In the Obama Administration's continued effort to stimulate community development and job growth, U.S. Housing and Urban Development Secretary Shaun Donovan has announced nearly 700 grants totaling $360 million in funding through the American Recovery and Reinvestment Act of 2009 (Recovery Act). The grants awarded represent over half of the Recovery Act-funded grants available through the Community Development Block Grant (CDBG) Program, which primarily benefit low- to moderate-income families. CDBG enables state and local governments to undertake a wide range of activities intended to create suitable living environments, provide affordable housing and create economic opportunities. Under the Recovery Act, recipients give priority to prudent responsible that can award contracts through a bidding process within 120 days of the grant agreement.
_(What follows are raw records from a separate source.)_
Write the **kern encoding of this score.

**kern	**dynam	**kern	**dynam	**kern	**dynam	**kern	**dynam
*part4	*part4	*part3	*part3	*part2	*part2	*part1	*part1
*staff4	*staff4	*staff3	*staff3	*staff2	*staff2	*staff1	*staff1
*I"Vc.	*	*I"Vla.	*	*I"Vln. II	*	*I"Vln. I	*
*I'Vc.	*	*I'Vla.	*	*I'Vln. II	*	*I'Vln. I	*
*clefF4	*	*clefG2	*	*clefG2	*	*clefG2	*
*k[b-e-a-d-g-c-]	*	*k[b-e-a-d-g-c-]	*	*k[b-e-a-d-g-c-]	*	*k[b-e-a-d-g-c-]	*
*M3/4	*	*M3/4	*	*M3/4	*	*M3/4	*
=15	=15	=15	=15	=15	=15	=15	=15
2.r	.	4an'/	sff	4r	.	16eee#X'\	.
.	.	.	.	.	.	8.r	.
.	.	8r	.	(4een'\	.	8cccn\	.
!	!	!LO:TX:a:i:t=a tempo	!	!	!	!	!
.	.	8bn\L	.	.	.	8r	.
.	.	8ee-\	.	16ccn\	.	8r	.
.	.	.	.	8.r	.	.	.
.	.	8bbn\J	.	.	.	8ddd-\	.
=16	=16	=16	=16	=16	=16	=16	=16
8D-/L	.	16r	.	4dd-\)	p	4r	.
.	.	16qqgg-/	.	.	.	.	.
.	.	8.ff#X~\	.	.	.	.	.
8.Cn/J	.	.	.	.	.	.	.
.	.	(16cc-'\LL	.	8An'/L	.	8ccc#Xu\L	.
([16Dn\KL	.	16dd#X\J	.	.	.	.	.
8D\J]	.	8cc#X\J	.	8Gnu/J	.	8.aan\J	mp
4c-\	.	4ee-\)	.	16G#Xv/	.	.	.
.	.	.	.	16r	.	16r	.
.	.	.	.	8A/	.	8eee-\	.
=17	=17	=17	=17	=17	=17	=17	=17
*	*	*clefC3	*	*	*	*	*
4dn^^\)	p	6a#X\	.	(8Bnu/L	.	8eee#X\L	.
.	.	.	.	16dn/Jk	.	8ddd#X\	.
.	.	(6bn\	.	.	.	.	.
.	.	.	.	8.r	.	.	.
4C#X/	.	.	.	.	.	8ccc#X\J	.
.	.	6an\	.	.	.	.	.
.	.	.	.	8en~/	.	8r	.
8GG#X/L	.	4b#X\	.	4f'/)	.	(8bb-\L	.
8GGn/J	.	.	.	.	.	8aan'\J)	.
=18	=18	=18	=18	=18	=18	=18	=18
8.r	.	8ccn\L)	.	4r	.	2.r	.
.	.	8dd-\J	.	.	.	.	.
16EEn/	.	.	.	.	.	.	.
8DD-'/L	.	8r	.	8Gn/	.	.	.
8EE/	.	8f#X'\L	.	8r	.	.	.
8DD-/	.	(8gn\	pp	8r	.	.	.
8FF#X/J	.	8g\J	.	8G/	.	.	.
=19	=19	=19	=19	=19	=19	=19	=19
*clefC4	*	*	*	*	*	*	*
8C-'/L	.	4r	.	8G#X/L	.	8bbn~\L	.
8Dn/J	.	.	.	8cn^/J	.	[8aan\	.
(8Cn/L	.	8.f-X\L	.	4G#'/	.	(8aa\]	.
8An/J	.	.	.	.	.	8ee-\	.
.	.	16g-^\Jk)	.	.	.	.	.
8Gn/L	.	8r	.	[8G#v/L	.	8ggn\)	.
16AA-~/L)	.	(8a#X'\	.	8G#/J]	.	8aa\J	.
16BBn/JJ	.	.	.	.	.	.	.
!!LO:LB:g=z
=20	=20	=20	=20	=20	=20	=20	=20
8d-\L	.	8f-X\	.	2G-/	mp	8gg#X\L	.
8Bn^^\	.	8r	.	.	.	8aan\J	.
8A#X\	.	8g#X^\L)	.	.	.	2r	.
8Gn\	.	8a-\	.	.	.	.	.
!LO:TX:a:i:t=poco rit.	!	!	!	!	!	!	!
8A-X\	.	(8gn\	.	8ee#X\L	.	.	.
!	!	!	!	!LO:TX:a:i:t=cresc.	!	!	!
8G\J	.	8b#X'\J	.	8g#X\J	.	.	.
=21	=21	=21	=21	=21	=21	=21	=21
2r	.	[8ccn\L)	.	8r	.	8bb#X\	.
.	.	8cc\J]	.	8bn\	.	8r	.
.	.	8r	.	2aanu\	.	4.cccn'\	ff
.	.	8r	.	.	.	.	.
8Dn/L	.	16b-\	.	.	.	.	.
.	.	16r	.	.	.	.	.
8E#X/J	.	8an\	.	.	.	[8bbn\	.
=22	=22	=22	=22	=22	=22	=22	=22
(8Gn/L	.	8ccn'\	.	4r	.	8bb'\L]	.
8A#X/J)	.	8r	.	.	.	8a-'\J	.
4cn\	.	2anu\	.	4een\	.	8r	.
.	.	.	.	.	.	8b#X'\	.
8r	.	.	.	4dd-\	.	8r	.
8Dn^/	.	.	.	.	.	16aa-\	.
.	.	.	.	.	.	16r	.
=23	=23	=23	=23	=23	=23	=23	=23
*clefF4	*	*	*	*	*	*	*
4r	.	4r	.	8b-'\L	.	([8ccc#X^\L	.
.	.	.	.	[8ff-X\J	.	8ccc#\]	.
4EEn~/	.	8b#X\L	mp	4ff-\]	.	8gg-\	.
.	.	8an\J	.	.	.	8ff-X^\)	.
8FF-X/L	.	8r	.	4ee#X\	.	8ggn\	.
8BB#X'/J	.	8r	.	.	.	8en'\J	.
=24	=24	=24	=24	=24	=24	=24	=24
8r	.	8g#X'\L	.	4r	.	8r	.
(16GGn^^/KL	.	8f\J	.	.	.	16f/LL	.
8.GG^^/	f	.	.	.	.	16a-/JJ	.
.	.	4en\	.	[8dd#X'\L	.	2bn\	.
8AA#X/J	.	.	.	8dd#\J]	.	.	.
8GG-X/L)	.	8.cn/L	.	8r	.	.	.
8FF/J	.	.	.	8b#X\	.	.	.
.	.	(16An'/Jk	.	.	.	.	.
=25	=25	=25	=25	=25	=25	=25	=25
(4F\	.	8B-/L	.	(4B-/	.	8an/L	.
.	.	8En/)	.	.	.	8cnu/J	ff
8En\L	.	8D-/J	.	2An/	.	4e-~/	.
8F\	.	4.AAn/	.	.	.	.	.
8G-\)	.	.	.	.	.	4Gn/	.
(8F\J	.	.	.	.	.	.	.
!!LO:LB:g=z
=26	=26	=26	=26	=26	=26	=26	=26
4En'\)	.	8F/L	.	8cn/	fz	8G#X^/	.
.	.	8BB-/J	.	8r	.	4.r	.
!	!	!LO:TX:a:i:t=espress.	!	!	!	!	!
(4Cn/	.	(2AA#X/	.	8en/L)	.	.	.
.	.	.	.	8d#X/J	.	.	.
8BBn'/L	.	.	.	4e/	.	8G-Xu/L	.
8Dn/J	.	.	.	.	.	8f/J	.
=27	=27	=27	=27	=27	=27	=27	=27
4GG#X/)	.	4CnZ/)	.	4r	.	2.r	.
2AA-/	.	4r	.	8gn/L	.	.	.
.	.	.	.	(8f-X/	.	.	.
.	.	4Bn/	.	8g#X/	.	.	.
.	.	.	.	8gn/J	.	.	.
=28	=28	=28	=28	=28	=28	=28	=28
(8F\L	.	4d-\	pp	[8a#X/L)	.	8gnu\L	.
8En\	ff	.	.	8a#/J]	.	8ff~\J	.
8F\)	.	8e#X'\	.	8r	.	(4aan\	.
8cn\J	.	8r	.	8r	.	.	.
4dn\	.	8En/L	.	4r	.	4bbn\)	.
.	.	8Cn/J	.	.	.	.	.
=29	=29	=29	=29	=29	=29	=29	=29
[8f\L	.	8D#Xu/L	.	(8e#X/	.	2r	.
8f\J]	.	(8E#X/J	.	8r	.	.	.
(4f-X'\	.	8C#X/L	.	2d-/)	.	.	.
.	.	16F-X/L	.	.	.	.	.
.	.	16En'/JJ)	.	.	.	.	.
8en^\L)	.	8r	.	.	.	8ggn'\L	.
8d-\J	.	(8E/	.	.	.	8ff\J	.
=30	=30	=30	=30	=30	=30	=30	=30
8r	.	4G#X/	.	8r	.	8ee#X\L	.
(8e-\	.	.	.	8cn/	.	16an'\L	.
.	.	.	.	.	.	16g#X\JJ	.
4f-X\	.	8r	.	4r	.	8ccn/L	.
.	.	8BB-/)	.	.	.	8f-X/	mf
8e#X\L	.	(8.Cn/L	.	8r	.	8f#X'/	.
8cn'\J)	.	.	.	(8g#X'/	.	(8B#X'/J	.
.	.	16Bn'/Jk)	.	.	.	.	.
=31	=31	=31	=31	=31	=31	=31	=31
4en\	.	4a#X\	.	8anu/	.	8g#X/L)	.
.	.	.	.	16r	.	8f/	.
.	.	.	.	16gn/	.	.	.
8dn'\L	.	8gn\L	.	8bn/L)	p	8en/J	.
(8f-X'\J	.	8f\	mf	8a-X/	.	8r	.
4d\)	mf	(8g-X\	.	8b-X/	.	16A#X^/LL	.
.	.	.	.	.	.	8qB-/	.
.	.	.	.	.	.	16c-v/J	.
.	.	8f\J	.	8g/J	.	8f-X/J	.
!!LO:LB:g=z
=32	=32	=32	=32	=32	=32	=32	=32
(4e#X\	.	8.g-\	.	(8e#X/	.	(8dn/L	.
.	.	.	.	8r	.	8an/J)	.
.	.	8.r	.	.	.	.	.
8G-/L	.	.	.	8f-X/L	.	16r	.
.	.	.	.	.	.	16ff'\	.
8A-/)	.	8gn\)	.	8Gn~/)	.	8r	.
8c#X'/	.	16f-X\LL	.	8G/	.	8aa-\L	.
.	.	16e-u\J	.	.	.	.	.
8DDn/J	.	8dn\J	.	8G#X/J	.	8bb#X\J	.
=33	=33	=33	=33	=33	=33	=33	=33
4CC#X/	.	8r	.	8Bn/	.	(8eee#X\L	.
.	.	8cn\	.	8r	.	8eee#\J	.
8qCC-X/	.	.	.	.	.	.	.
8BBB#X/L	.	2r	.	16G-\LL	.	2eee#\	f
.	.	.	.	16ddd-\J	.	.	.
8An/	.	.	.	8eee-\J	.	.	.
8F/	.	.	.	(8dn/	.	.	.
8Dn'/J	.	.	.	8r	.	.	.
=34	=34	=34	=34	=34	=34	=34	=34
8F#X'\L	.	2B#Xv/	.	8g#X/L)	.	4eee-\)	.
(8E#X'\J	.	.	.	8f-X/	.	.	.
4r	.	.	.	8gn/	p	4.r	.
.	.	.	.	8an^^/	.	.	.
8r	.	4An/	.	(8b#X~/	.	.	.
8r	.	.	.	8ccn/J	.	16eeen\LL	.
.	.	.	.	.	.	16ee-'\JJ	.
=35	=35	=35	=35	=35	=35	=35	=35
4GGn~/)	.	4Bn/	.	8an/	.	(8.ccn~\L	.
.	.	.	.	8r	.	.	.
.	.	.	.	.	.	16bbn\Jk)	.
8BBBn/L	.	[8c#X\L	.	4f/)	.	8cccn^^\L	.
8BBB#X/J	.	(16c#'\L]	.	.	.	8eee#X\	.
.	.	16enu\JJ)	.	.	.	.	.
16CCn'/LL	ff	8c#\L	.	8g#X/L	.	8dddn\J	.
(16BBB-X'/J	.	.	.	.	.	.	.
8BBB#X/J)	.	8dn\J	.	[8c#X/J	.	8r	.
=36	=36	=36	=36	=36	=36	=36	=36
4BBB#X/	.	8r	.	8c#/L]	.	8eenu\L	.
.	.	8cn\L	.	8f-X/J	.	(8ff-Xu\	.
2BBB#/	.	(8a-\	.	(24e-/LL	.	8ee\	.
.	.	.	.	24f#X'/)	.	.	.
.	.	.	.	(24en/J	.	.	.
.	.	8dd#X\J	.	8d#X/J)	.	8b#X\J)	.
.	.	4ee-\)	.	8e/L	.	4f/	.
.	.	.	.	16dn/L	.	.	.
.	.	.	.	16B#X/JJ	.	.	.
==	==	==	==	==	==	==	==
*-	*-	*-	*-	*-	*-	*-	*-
A total of $1 billion will be awarded nationwide by HUD in Recovery Act Community Development Block Grants.
"Today, we make another critical investment in the economic recovery of our communities," said Donovan. "I am proud to announce this $360 million in Community Development Block Grant funding to state and local governments throughout the country, which will create jobs and help to revitalize the nation's hardest hit neighborhoods. President Obama and I are anxious to put this money to work for long-term, sustainable community and economic development."
President Obama directed all Recovery Act funding to be spent responsibly and in a transparent manner in order to provide a necessary economic boost, create jobs, and strengthen America's middle class. In a letter to CDBG recipients of Recovery Act funds, Donovan wrote, "In accepting these funds, it is imperative that you be good stewards of these precious taxpayer dollars by focusing your efforts on the Recovery Act goals of investing in infrastructure that will create or sustain jobs in the near-term and generate maximum economic benefits in the long-term."
Since 1974, CDBG has provided more than $127 billion to state and local governments to target their own community development priorities. The rehabilitation of affordable housing and the construction and improvement of public facilities have traditionally been the largest uses of CDBG funds although the program is also an important catalyst for job growth and business opportunities. Annual CDBG funds are distributed to communities according to statutory formulas based on population, poverty, pre-1940 housing stock, growth lag, and housing overcrowding.
HUD is committed to implementing Recovery Act investments swiftly and effectively as they generate tens of thousands of jobs, modernize homes to make them energy efficient, and help the families and communities hardest hit by the economic crisis. The Recovery Act includes $13.61 billion for projects and programs administered by HUD, nearly 75 percent of which was allocated to state and local recipients only eight days after President Obama signed the Act into law. The CDBG funding was among the 75 percent that was allocated during that time. Now as grant recipients' spending plans are approved, HUD is officially making funding available to spend. The remaining 25 percent of HUD Recovery Act funds will be awarded through a competitive process in the coming weeks and months.
In addition, Secretary Donovan and the Department are committed to providing the highest level of transparency possible as Recovery Act funds are administered. It is vitally important that the American people are fully aware of how their tax dollars are being spent and can hold their federal leaders accountable. Every dollar of Recovery Act funds HUD spends can be reviewed and tracked at HUD's Recovery Act Web site.